Copy out every line of the records below word for word, with nothing changed or left out.

— START MATERIAL TO PROCESS —

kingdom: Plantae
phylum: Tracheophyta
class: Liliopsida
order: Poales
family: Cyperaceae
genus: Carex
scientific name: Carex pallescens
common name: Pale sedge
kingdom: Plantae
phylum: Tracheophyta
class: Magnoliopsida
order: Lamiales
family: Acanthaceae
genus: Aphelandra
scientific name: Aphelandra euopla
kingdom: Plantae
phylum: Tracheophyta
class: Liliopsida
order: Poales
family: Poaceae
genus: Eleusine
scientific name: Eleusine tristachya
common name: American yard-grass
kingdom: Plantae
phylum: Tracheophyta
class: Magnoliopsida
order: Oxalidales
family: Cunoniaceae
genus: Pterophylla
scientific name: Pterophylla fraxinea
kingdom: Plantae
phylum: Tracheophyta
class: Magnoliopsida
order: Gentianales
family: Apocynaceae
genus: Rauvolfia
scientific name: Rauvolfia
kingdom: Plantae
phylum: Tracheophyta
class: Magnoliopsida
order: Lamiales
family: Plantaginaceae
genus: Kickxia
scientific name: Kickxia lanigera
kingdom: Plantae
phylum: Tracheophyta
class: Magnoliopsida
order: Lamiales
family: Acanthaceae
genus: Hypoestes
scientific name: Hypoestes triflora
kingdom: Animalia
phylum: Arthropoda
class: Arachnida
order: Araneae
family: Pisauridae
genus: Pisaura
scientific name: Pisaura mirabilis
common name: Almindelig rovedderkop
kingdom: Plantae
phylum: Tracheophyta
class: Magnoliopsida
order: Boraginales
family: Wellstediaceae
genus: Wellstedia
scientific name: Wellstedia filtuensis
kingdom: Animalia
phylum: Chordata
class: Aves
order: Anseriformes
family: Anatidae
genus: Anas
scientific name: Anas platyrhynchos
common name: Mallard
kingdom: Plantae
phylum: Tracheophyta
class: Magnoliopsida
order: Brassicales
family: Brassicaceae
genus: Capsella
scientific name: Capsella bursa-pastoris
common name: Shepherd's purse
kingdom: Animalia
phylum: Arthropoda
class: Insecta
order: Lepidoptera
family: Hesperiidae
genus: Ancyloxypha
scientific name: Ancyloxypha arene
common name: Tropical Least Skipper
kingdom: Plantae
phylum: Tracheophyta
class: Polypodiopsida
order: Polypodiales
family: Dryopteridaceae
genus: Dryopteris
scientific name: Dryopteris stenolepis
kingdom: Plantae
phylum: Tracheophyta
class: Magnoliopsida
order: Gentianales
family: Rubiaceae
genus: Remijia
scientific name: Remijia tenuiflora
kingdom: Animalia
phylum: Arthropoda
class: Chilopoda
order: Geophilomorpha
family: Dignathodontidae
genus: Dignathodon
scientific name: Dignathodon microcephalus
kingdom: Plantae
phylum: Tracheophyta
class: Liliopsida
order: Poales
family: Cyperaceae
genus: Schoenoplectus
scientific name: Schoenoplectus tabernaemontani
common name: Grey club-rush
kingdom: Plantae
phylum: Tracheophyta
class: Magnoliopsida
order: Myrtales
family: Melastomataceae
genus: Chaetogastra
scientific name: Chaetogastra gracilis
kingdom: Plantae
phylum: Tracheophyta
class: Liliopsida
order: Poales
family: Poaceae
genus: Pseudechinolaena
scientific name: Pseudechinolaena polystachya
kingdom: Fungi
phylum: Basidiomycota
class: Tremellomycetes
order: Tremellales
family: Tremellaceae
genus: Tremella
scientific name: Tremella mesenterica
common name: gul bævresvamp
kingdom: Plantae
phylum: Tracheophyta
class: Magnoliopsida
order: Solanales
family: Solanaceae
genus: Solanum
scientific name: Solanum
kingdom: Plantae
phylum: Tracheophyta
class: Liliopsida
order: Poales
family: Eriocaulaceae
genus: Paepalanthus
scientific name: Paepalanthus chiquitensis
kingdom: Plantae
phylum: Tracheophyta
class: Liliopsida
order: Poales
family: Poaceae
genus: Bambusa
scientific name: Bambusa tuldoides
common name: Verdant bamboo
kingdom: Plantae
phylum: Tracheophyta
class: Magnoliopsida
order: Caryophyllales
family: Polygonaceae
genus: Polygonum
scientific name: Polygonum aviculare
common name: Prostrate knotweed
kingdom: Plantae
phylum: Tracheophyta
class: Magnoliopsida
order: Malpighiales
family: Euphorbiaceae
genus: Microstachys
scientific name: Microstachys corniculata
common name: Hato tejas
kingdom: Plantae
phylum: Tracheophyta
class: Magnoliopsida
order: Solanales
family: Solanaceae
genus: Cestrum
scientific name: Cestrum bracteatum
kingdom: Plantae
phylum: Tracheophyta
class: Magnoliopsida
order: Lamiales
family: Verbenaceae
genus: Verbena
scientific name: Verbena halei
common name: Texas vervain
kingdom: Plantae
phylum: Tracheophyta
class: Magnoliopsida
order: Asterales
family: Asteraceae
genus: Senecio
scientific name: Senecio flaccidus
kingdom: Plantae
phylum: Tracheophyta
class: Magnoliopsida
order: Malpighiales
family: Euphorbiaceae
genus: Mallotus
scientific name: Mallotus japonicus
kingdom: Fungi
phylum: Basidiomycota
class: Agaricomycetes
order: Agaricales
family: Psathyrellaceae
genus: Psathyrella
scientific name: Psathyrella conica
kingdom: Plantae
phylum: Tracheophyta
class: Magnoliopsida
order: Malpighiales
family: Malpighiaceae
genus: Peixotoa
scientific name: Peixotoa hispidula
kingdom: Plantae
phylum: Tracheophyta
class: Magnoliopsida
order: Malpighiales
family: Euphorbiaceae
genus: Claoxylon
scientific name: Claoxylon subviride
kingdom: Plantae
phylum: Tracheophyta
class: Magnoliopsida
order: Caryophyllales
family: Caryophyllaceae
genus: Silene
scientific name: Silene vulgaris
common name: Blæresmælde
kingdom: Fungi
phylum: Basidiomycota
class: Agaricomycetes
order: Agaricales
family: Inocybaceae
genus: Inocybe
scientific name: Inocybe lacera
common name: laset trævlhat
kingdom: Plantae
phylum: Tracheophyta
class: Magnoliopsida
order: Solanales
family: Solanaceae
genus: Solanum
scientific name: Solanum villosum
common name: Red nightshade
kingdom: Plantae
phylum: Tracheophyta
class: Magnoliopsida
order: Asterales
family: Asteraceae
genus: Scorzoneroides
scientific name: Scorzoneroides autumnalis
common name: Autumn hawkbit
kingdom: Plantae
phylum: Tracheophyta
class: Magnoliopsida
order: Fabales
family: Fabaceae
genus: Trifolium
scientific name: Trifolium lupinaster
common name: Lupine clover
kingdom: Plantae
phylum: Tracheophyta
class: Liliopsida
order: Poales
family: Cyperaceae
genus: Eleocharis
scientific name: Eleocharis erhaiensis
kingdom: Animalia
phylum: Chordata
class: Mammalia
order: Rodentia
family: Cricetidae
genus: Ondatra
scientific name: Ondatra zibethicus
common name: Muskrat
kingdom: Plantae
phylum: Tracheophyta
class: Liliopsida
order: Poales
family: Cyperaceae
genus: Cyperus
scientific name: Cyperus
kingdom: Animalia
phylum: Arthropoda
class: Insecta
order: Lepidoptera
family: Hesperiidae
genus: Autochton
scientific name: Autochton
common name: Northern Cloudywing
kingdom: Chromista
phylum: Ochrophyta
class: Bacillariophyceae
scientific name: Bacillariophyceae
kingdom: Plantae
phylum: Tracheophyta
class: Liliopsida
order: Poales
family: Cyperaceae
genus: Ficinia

— END MATERIAL TO PROCESS —

_THE RESPONSE_
kingdom: Plantae
phylum: Tracheophyta
class: Liliopsida
order: Poales
family: Cyperaceae
genus: Carex
scientific name: Carex pallescens
common name: Pale sedge
kingdom: Plantae
phylum: Tracheophyta
class: Magnoliopsida
order: Lamiales
family: Acanthaceae
genus: Aphelandra
scientific name: Aphelandra euopla
kingdom: Plantae
phylum: Tracheophyta
class: Liliopsida
order: Poales
family: Poaceae
genus: Eleusine
scientific name: Eleusine tristachya
common name: American yard-grass
kingdom: Plantae
phylum: Tracheophyta
class: Magnoliopsida
order: Oxalidales
family: Cunoniaceae
genus: Pterophylla
scientific name: Pterophylla fraxinea
kingdom: Plantae
phylum: Tracheophyta
class: Magnoliopsida
order: Gentianales
family: Apocynaceae
genus: Rauvolfia
scientific name: Rauvolfia
kingdom: Plantae
phylum: Tracheophyta
class: Magnoliopsida
order: Lamiales
family: Plantaginaceae
genus: Kickxia
scientific name: Kickxia lanigera
kingdom: Plantae
phylum: Tracheophyta
class: Magnoliopsida
order: Lamiales
family: Acanthaceae
genus: Hypoestes
scientific name: Hypoestes triflora
kingdom: Animalia
phylum: Arthropoda
class: Arachnida
order: Araneae
family: Pisauridae
genus: Pisaura
scientific name: Pisaura mirabilis
common name: Almindelig rovedderkop
kingdom: Plantae
phylum: Tracheophyta
class: Magnoliopsida
order: Boraginales
family: Wellstediaceae
genus: Wellstedia
scientific name: Wellstedia filtuensis
kingdom: Animalia
phylum: Chordata
class: Aves
order: Anseriformes
family: Anatidae
genus: Anas
scientific name: Anas platyrhynchos
common name: Mallard
kingdom: Plantae
phylum: Tracheophyta
class: Magnoliopsida
order: Brassicales
family: Brassicaceae
genus: Capsella
scientific name: Capsella bursa-pastoris
common name: Shepherd's purse
kingdom: Animalia
phylum: Arthropoda
class: Insecta
order: Lepidoptera
family: Hesperiidae
genus: Ancyloxypha
scientific name: Ancyloxypha arene
common name: Tropical Least Skipper
kingdom: Plantae
phylum: Tracheophyta
class: Polypodiopsida
order: Polypodiales
family: Dryopteridaceae
genus: Dryopteris
scientific name: Dryopteris stenolepis
kingdom: Plantae
phylum: Tracheophyta
class: Magnoliopsida
order: Gentianales
family: Rubiaceae
genus: Remijia
scientific name: Remijia tenuiflora
kingdom: Animalia
phylum: Arthropoda
class: Chilopoda
order: Geophilomorpha
family: Dignathodontidae
genus: Dignathodon
scientific name: Dignathodon microcephalus
kingdom: Plantae
phylum: Tracheophyta
class: Liliopsida
order: Poales
family: Cyperaceae
genus: Schoenoplectus
scientific name: Schoenoplectus tabernaemontani
common name: Grey club-rush
kingdom: Plantae
phylum: Tracheophyta
class: Magnoliopsida
order: Myrtales
family: Melastomataceae
genus: Chaetogastra
scientific name: Chaetogastra gracilis
kingdom: Plantae
phylum: Tracheophyta
class: Liliopsida
order: Poales
family: Poaceae
genus: Pseudechinolaena
scientific name: Pseudechinolaena polystachya
kingdom: Fungi
phylum: Basidiomycota
class: Tremellomycetes
order: Tremellales
family: Tremellaceae
genus: Tremella
scientific name: Tremella mesenterica
common name: gul bævresvamp
kingdom: Plantae
phylum: Tracheophyta
class: Magnoliopsida
order: Solanales
family: Solanaceae
genus: Solanum
scientific name: Solanum
kingdom: Plantae
phylum: Tracheophyta
class: Liliopsida
order: Poales
family: Eriocaulaceae
genus: Paepalanthus
scientific name: Paepalanthus chiquitensis
kingdom: Plantae
phylum: Tracheophyta
class: Liliopsida
order: Poales
family: Poaceae
genus: Bambusa
scientific name: Bambusa tuldoides
common name: Verdant bamboo
kingdom: Plantae
phylum: Tracheophyta
class: Magnoliopsida
order: Caryophyllales
family: Polygonaceae
genus: Polygonum
scientific name: Polygonum aviculare
common name: Prostrate knotweed
kingdom: Plantae
phylum: Tracheophyta
class: Magnoliopsida
order: Malpighiales
family: Euphorbiaceae
genus: Microstachys
scientific name: Microstachys corniculata
common name: Hato tejas
kingdom: Plantae
phylum: Tracheophyta
class: Magnoliopsida
order: Solanales
family: Solanaceae
genus: Cestrum
scientific name: Cestrum bracteatum
kingdom: Plantae
phylum: Tracheophyta
class: Magnoliopsida
order: Lamiales
family: Verbenaceae
genus: Verbena
scientific name: Verbena halei
common name: Texas vervain
kingdom: Plantae
phylum: Tracheophyta
class: Magnoliopsida
order: Asterales
family: Asteraceae
genus: Senecio
scientific name: Senecio flaccidus
kingdom: Plantae
phylum: Tracheophyta
class: Magnoliopsida
order: Malpighiales
family: Euphorbiaceae
genus: Mallotus
scientific name: Mallotus japonicus
kingdom: Fungi
phylum: Basidiomycota
class: Agaricomycetes
order: Agaricales
family: Psathyrellaceae
genus: Psathyrella
scientific name: Psathyrella conica
kingdom: Plantae
phylum: Tracheophyta
class: Magnoliopsida
order: Malpighiales
family: Malpighiaceae
genus: Peixotoa
scientific name: Peixotoa hispidula
kingdom: Plantae
phylum: Tracheophyta
class: Magnoliopsida
order: Malpighiales
family: Euphorbiaceae
genus: Claoxylon
scientific name: Claoxylon subviride
kingdom: Plantae
phylum: Tracheophyta
class: Magnoliopsida
order: Caryophyllales
family: Caryophyllaceae
genus: Silene
scientific name: Silene vulgaris
common name: Blæresmælde
kingdom: Fungi
phylum: Basidiomycota
class: Agaricomycetes
order: Agaricales
family: Inocybaceae
genus: Inocybe
scientific name: Inocybe lacera
common name: laset trævlhat
kingdom: Plantae
phylum: Tracheophyta
class: Magnoliopsida
order: Solanales
family: Solanaceae
genus: Solanum
scientific name: Solanum villosum
common name: Red nightshade
kingdom: Plantae
phylum: Tracheophyta
class: Magnoliopsida
order: Asterales
family: Asteraceae
genus: Scorzoneroides
scientific name: Scorzoneroides autumnalis
common name: Autumn hawkbit
kingdom: Plantae
phylum: Tracheophyta
class: Magnoliopsida
order: Fabales
family: Fabaceae
genus: Trifolium
scientific name: Trifolium lupinaster
common name: Lupine clover
kingdom: Plantae
phylum: Tracheophyta
class: Liliopsida
order: Poales
family: Cyperaceae
genus: Eleocharis
scientific name: Eleocharis erhaiensis
kingdom: Animalia
phylum: Chordata
class: Mammalia
order: Rodentia
family: Cricetidae
genus: Ondatra
scientific name: Ondatra zibethicus
common name: Muskrat
kingdom: Plantae
phylum: Tracheophyta
class: Liliopsida
order: Poales
family: Cyperaceae
genus: Cyperus
scientific name: Cyperus
kingdom: Animalia
phylum: Arthropoda
class: Insecta
order: Lepidoptera
family: Hesperiidae
genus: Autochton
scientific name: Autochton
common name: Northern Cloudywing
kingdom: Chromista
phylum: Ochrophyta
class: Bacillariophyceae
scientific name: Bacillariophyceae
kingdom: Plantae
phylum: Tracheophyta
class: Liliopsida
order: Poales
family: Cyperaceae
genus: Ficinia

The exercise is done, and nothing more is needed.